The n^2-ish solution is trivial: use PriorityQueue to keep lowest k fractions and scan n^2 indices pairs.

The folow up is hard. Let’s observe the fractions in the matrix a/b:

    //          1   2   3   5   a
    //
    //      5   1/5 2/5 3/5
    //      3   1/3 2/3
    //      2   1/2
    //      b
    //

The idea is to for any particular fraction m count how many fractions are less than it in O(n) time. We should invent the way of walking the indices based on observation that fractions grow in both directions of the matrix. Let’s iterate over each a value a = arr[i]. And for each a let’s move b = arr[j] forward while the current fraction is bigger: we can move it only forward and don’t need to backtrack, as if arr[x]/arr[j] > m than arr[x..]/arr[j] is also > m.

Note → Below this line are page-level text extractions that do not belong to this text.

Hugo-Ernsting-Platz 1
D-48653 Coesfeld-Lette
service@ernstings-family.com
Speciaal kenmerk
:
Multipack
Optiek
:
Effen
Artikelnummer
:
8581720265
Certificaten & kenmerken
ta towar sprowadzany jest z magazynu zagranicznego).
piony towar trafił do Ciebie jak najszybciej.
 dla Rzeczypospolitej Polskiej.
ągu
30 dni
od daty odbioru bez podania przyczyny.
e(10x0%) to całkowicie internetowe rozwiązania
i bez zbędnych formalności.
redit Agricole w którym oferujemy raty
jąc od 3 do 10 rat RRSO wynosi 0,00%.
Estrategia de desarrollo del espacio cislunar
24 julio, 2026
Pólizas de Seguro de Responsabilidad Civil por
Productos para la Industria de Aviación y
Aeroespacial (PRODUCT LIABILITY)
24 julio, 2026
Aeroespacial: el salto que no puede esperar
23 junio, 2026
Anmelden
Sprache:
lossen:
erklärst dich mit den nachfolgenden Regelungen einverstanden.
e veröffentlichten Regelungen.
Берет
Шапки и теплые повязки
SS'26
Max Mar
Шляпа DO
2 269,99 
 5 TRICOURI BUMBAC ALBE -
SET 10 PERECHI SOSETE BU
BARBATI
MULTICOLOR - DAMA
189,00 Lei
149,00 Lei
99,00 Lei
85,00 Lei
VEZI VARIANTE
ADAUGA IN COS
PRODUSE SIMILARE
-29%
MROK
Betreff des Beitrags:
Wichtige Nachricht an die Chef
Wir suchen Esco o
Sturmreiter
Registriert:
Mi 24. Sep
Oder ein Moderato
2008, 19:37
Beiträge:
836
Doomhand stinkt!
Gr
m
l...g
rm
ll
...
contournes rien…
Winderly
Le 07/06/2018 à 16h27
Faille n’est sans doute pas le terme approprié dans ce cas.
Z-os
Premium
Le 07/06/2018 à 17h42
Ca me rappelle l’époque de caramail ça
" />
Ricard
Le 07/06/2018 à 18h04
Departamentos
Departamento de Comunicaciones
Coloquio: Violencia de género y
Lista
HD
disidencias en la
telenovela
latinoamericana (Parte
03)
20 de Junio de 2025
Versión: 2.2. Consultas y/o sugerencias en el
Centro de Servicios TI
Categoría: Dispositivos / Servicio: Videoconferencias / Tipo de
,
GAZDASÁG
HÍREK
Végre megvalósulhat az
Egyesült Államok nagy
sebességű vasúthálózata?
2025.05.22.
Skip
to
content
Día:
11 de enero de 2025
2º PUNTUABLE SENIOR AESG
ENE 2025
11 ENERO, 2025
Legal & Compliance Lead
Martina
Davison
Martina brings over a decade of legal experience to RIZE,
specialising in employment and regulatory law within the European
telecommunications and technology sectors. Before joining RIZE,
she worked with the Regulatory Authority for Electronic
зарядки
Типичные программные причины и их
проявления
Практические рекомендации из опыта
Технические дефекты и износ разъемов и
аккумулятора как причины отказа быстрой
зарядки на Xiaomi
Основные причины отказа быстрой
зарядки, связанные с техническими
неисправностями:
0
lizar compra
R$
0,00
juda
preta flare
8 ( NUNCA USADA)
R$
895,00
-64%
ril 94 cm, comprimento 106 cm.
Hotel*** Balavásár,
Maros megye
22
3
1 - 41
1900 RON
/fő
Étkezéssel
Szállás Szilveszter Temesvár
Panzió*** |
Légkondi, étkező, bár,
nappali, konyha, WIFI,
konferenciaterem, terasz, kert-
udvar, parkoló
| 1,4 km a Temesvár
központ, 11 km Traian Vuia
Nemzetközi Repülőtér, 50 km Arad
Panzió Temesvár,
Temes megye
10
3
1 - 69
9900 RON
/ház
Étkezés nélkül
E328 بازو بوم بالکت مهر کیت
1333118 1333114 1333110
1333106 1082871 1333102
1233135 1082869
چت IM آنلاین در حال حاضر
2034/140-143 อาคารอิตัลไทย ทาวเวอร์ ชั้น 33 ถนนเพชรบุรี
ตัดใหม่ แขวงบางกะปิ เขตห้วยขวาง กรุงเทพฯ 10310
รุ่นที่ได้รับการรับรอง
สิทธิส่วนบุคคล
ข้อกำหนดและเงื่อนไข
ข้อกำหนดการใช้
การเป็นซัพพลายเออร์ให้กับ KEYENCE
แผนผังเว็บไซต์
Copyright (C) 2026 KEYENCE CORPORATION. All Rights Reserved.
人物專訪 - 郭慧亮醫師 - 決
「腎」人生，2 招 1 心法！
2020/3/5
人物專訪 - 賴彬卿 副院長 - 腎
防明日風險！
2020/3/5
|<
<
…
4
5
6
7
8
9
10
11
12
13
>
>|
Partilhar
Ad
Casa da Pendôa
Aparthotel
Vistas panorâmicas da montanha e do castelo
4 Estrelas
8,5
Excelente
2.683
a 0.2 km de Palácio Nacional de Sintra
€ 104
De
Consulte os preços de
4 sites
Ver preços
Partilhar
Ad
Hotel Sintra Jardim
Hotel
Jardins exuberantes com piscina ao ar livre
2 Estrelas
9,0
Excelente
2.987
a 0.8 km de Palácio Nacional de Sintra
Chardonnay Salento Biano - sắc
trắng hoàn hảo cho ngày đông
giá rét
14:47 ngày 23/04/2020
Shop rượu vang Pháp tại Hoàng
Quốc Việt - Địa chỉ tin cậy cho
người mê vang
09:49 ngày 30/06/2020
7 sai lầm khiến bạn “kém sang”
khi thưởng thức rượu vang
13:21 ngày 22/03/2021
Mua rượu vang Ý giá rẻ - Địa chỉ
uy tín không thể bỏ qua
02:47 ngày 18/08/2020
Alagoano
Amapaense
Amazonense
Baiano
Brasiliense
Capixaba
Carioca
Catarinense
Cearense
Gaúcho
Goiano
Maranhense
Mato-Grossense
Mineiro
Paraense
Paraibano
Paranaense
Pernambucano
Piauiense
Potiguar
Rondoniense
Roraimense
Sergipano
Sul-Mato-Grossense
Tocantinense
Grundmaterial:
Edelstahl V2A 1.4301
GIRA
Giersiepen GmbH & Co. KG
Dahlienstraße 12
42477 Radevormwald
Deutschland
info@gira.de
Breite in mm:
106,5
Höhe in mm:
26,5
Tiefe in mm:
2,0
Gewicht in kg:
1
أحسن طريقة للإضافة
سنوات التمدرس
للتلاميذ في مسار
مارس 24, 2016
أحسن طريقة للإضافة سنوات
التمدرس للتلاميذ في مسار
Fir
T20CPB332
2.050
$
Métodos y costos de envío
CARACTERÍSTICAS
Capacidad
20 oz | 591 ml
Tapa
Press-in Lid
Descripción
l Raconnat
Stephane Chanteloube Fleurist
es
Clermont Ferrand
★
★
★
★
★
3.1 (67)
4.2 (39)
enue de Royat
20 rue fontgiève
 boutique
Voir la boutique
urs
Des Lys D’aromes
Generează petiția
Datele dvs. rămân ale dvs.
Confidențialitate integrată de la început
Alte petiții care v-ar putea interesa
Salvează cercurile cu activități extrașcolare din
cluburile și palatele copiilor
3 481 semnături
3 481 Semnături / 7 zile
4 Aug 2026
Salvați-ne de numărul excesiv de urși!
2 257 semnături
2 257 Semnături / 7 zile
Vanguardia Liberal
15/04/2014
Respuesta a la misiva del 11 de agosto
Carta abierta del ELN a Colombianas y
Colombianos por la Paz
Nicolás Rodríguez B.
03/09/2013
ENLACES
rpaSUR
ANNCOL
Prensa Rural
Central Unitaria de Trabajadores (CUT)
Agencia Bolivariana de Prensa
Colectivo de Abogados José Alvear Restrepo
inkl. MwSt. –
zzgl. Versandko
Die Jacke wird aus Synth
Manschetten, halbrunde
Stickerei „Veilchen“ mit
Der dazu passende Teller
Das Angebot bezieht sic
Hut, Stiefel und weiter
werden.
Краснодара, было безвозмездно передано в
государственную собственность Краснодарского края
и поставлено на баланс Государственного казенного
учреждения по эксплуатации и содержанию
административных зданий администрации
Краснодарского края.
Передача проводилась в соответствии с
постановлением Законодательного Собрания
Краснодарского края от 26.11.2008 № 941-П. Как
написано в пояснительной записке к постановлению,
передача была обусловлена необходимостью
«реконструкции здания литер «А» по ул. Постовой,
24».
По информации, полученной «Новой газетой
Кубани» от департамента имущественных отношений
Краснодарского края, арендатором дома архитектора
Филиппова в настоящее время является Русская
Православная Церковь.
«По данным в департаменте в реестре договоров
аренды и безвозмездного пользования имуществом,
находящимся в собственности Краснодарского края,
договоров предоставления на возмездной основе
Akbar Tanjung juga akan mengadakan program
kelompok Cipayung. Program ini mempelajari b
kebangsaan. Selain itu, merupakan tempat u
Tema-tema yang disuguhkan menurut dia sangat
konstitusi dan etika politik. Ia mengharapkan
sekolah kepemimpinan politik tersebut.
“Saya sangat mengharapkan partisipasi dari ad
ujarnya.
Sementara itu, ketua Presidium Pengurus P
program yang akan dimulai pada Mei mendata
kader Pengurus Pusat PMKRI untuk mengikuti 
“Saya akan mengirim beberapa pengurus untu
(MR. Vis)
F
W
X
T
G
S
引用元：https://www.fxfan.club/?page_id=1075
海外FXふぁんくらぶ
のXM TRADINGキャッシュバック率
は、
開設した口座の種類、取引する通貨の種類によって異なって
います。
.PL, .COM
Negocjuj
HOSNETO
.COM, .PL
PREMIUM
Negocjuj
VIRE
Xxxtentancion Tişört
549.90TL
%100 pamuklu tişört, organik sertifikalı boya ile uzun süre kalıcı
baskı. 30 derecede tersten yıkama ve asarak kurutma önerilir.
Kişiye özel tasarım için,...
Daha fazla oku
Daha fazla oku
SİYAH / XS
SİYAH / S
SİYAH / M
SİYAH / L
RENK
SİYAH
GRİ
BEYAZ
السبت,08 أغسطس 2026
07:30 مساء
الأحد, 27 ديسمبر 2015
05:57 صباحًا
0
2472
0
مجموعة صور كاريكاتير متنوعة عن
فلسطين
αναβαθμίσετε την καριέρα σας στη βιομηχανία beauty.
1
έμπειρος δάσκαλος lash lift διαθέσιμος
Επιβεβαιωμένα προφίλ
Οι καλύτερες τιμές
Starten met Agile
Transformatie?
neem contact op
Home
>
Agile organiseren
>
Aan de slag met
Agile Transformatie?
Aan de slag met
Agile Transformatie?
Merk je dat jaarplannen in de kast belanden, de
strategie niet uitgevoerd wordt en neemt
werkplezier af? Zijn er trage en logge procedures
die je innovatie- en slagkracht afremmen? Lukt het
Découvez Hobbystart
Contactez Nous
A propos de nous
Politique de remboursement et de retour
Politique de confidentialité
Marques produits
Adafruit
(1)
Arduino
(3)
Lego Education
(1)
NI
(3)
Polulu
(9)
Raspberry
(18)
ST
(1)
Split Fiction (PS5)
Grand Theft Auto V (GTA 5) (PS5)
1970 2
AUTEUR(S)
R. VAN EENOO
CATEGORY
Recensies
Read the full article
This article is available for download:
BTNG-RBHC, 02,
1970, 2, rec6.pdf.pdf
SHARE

    // count less than m = 0.5
    // i=0 1/2 1/3 1/5
    //     j=1 j=2      stop on j=2, count(i=0) = 4-2 = size - j
    // i=1     2/3 2/5
    //         j=2 j=3  stop on j=3, count(i=1) = 4-3 = 1
    // i=2         3/5
    //             j=3 j=4 stop on j=4, count = 0

Now, we have a continuous function of count that grows with fraction m in 0..1 and can do a BinarySearch for k on it.

Approach

This BinarySearch is in double space, so we can’t just use m + 1 or m - 1, and lo must not be equal hi.

Complexity

  • Time complexity: \(O(n^2log^2(k))\) for the heap, \(O(nlogn)\) for the binary search (the search space of 0..1 is quantized by the number of pairs, so n^2, log(n^2) = 2log(n))

  • Space complexity: \(O(k)\) for the heap, \(O(1)\) for the binary search

Code


    fun kthSmallestPrimeFraction(arr: IntArray, k: Int): IntArray {
        val pq = PriorityQueue<IntArray>(Comparator<IntArray> { a, b ->
            -(a[0] * b[1]).compareTo(b[0] * a[1])
        })
        for (j in arr.indices) for (i in 0..<j) {
            pq += intArrayOf(arr[i], arr[j])
            if (pq.size > k) pq.poll()
        }
        return pq.poll()
    }



    pub fn kth_smallest_prime_fraction(arr: Vec<i32>, k: i32) -> Vec<i32> {
        let (mut lo, mut hi, mut r) = (0.0, 1.0, vec![0, 0]);
        while lo < hi {
            let (m, mut j, mut cnt, mut max) = (lo + (hi - lo) / 2.0, 1, 0, 0.0);
            for i in 0..arr.len() - 1 {
                while j < arr.len() && arr[i] as f64 >= m * arr[j] as f64 { j += 1 }
                let f = if j < arr.len() { arr[i] as f64 / arr[j] as f64 } else { break };
                if f > max { max = f; r = vec![arr[i], arr[j]] }
                cnt += (arr.len() - j) as i32
            }
            if cnt == k { break } else if cnt < k { lo = m } else { hi = m }
        }; r
    }